Week 2: September 8, 2019 – Sex, Gender, & Feminism

Discussion and readings focus on defining feminism, feminism in practice, distinguishing between sex vs. gender, and the formative connections between gender and language.

Readings Due: 

  • Adichie, Chimamanda Ngozi. We Should All Be Feminists.
  • Criado Perez, Caroline. “Introduction” and “One-Size-Fits-Men” Invisible Women: Data Bias in a World Designed for Men. [PDF in Commons]
  • Ahmed, Sarah, Jane Kilby, Celia Lury, Maureen McNeil, and Beverly Skeggs. “Introduction: Thinking Through Feminism.” Transformations : Thinking Through Feminism, edited by Sarah Ahmed, et al., Routledge, 2000. ProQuest Ebook Central, https://ebookcentral.proquest.com/lib/cunygc/detail.action?docID=242222. [Accessible through library website.]
  • Eckert, Penelope, and Sally McConnell-Ginet. Language and Gender. 2nd Edition. Cambridge UP: Cambridge, 2013. pp 1-36 [PDF in Commons]

Optional viewing:

Discussion Questions for class: 
During class in Week 2, you will be placed into groups. Each group will be assigned one of the sets of questions below. You will be able to begin discussion with your group using during the first 15-20 minutes of class which will result in a 5 minute slide show presentation that you will deliver to the rest of the class over Zoom. The slide show can make use of gifs, images, quotes, video, etc. It should summarize, paraphrase, and use examples from the readings, and connect the readings to your real-world experience. After class, slide decks will be collected and deposited into the Commons Group Library for future reference. Please be sure to include your names on your slides.

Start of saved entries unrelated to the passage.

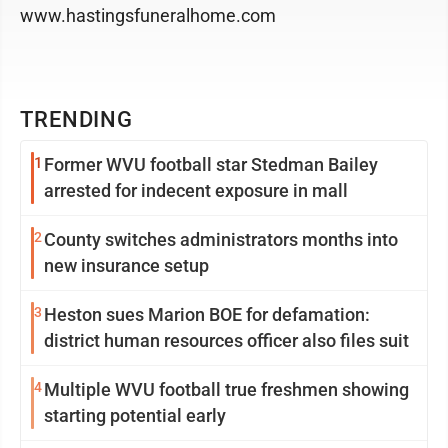
www.hastingsfuneralhome.com
TRENDING
1
Former WVU football star Stedman Bailey
arrested for indecent exposure in mall
2
County switches administrators months into
new insurance setup
3
Heston sues Marion BOE for defamation:
district human resources officer also files suit
4
Multiple WVU football true freshmen showing
starting potential early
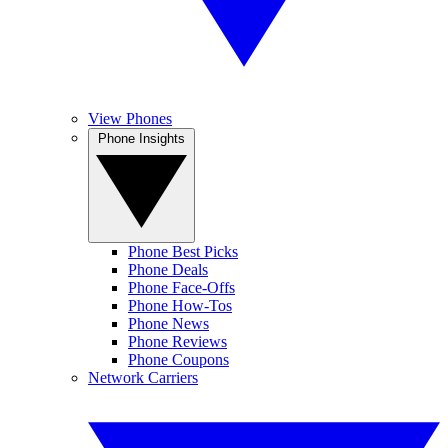
View Phones
Phone Insights
Phone Best Picks
Phone Deals
Phone Face-Offs
Phone How-Tos
Phone News
Phone Reviews
Phone Coupons
Network Carriers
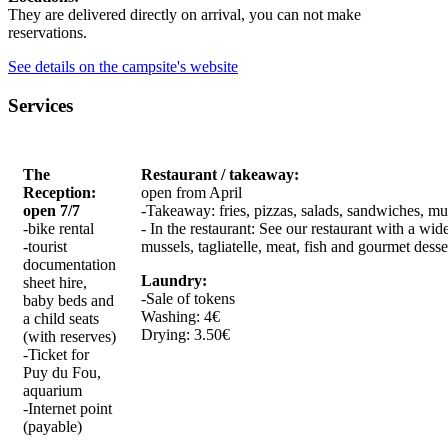
They are delivered directly on arrival, you can not make
reservations.
See details on the campsite's website
Services
The
Restaurant / takeaway:
Reception:
open from April
open 7/7
-Takeaway: fries, pizzas, salads, sandwiches, mus
-bike rental
- In the restaurant: See our restaurant with a wide
-tourist
mussels, tagliatelle, meat, fish and gourmet desse
documentation
Laundry:
sheet hire,
-Sale of tokens
baby beds and
Washing: 4€
a child seats
Drying: 3.50€
(with reserves)
-Ticket for
Puy du Fou,
aquarium
-Internet point
(payable)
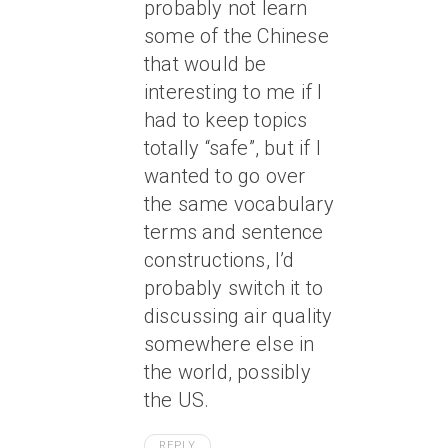
probably not learn
some of the Chinese
that would be
interesting to me if I
had to keep topics
totally “safe”, but if I
wanted to go over
the same vocabulary
terms and sentence
constructions, I’d
probably switch it to
discussing air quality
somewhere else in
the world, possibly
the US.
REPLY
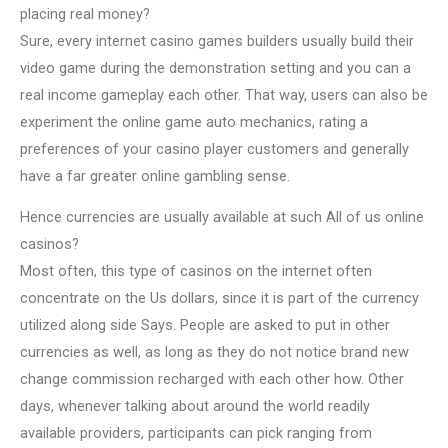
placing real money?
Sure, every internet casino games builders usually build their
video game during the demonstration setting and you can a
real income gameplay each other. That way, users can also be
experiment the online game auto mechanics, rating a
preferences of your casino player customers and generally
have a far greater online gambling sense.
Hence currencies are usually available at such All of us online
casinos?
Most often, this type of casinos on the internet often
concentrate on the Us dollars, since it is part of the currency
utilized along side Says. People are asked to put in other
currencies as well, as long as they do not notice brand new
change commission recharged with each other how. Other
days, whenever talking about around the world readily
available providers, participants can pick ranging from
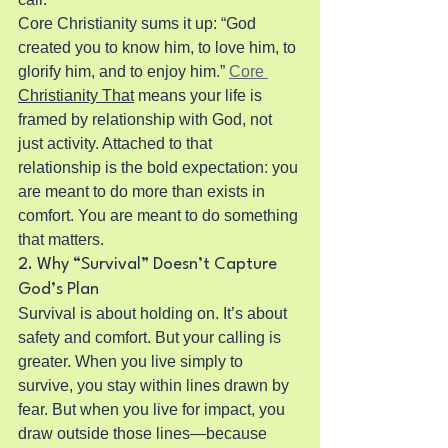
Core Christianity sums it up: “God 
created you to know him, to love him, to 
glorify him, and to enjoy him.” 
Core 
Christianity That
 means your life is 
framed by relationship with God, not 
just activity. Attached to that 
relationship is the bold expectation: you 
are meant to do more than exists in 
comfort. You are meant to do something 
that matters.
2. Why “Survival” Doesn’t Capture 
God’s Plan
Survival is about holding on. It’s about 
safety and comfort. But your calling is 
greater. When you live simply to 
survive, you stay within lines drawn by 
fear. But when you live for impact, you 
draw outside those lines—because 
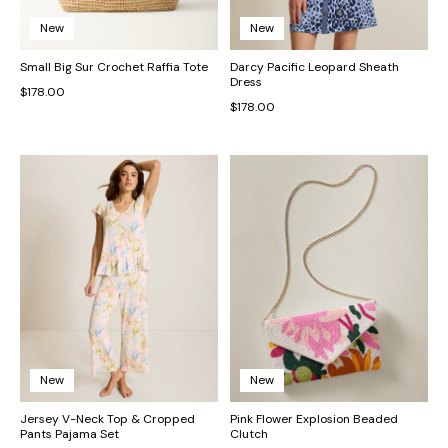
New
New
Small Big Sur Crochet Raffia Tote
Darcy Pacific Leopard Sheath
Dress
$178.00
$178.00
New
New
Jersey V-Neck Top & Cropped
Pink Flower Explosion Beaded
Pants Pajama Set
Clutch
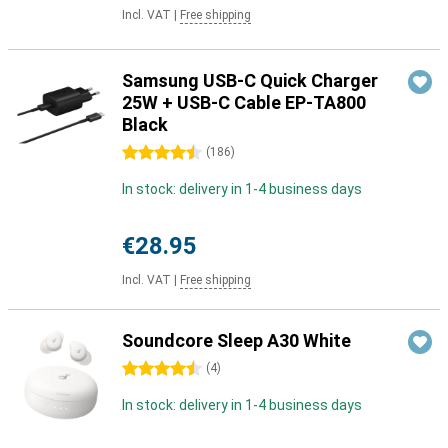
Incl. VAT
|
Free shipping
Samsung USB-C Quick Charger
25W + USB-C Cable EP-TA800
Black
4.5 stars
(
186
)
In stock: delivery in 1-4 business days
€28.95
Incl. VAT
|
Free shipping
Soundcore Sleep A30 White
4.5 stars
(
4
)
In stock: delivery in 1-4 business days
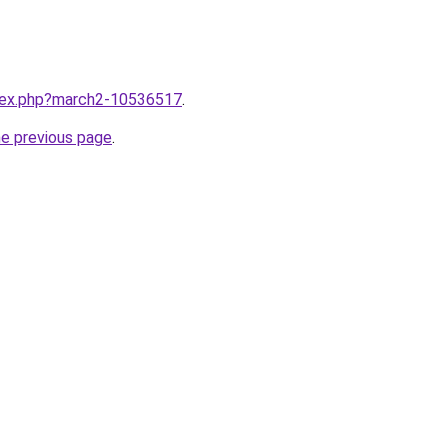
ndex.php?march2-10536517
.
he previous page
.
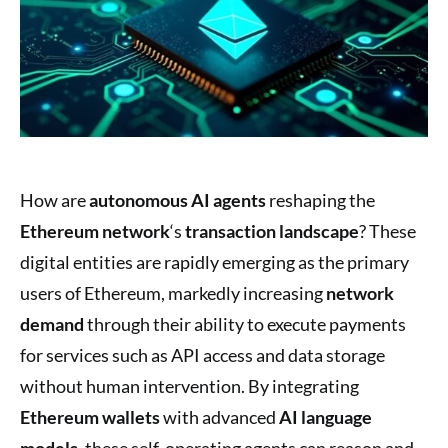
How are
autonomous AI agents
reshaping the
Ethereum network
‘s
transaction landscape
? These
digital entities are rapidly emerging as the primary
users of Ethereum, markedly increasing
network
demand
through their ability to execute payments
for services such as API access and data storage
without human intervention. By integrating
Ethereum wallets
with advanced
AI language
models
, these self-operating agents can reason and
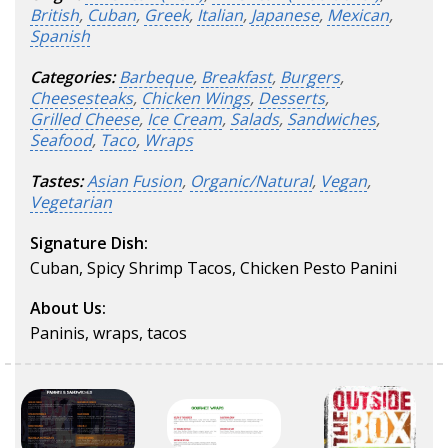
British
,
Cuban
,
Greek
,
Italian
,
Japanese
,
Mexican
,
Spanish
Categories:
Barbeque
,
Breakfast
,
Burgers
,
Cheesesteaks
,
Chicken Wings
,
Desserts
,
Grilled Cheese
,
Ice Cream
,
Salads
,
Sandwiches
,
Seafood
,
Taco
,
Wraps
Tastes:
Asian Fusion
,
Organic/Natural
,
Vegan
,
Vegetarian
Signature Dish:
Cuban, Spicy Shrimp Tacos, Chicken Pesto Panini
About Us:
Paninis, wraps, tacos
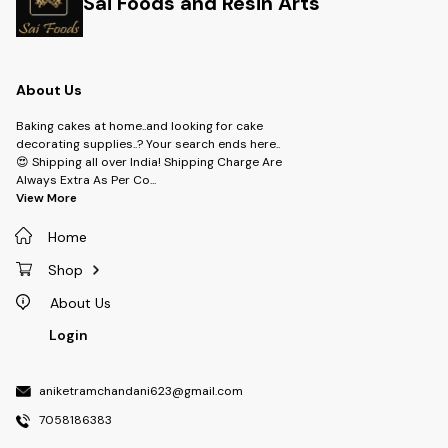
Sai Foods and Resin Arts
About Us
Baking cakes at home..and looking for cake
decorating supplies..? Your search ends here..
😍 Shipping all over India! Shipping Charge Are
Always Extra As Per Co
...
View More
Home
Shop
About Us
Login
aniketramchandani623@gmail.com
7058186383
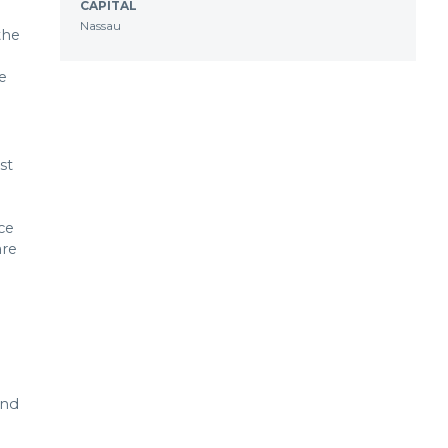
CAPITAL
Nassau
the
e
st
ce
are
and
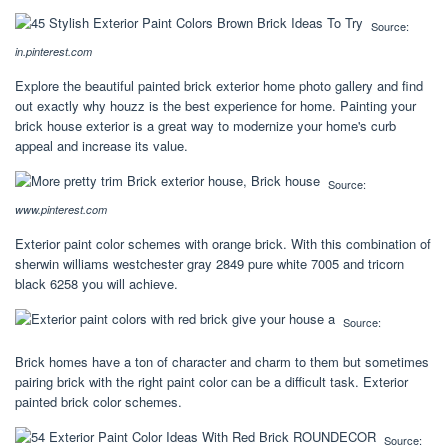
Source:
in.pinterest.com
Explore the beautiful painted brick exterior home photo gallery and find
out exactly why houzz is the best experience for home. Painting your
brick house exterior is a great way to modernize your home's curb
appeal and increase its value.
Source:
www.pinterest.com
Exterior paint color schemes with orange brick. With this combination of
sherwin williams westchester gray 2849 pure white 7005 and tricorn
black 6258 you will achieve.
Source:
Brick homes have a ton of character and charm to them but sometimes
pairing brick with the right paint color can be a difficult task. Exterior
painted brick color schemes.
Source:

  • What is the difference between sex and gender? How does placing sex difference at the center of social and scientific research present problems? Why do we continue to do it? What does it mean to look at gender as “scalar” rather than “dichotomous”? What are the advantages and disadvantages of doing so? How would it change research practices?
  • Eckert and McConnell-Ginet write: “Ways of thinking become common sense when we cease to notice their provenance — and this happens when they occur continually in enough places in everyday discourse” (29). How is hegemony with regard to gender achieved  through language? institutions? cultural practice? 
  • In “Thinking Through Feminism,” the authors begin by saying: “The desire for transformation animates feminist practice.” How do the authors define feminism? What is the difficulty of using the word “transformation” to refer to feminist practice? How do the authors reconcile that there are multiple “feminisms”? Transformation necessarily means that something is being transformed–an object. What complications does the word “objective” present the authors, and how do they resolve that trouble? 
  • Both Adichie and Beard describe the challenges presented to feminism and to women with respect to their use of language. How is voice and language related to power and agency? How are women silenced, and what impact do you think that might have on computational text analysis?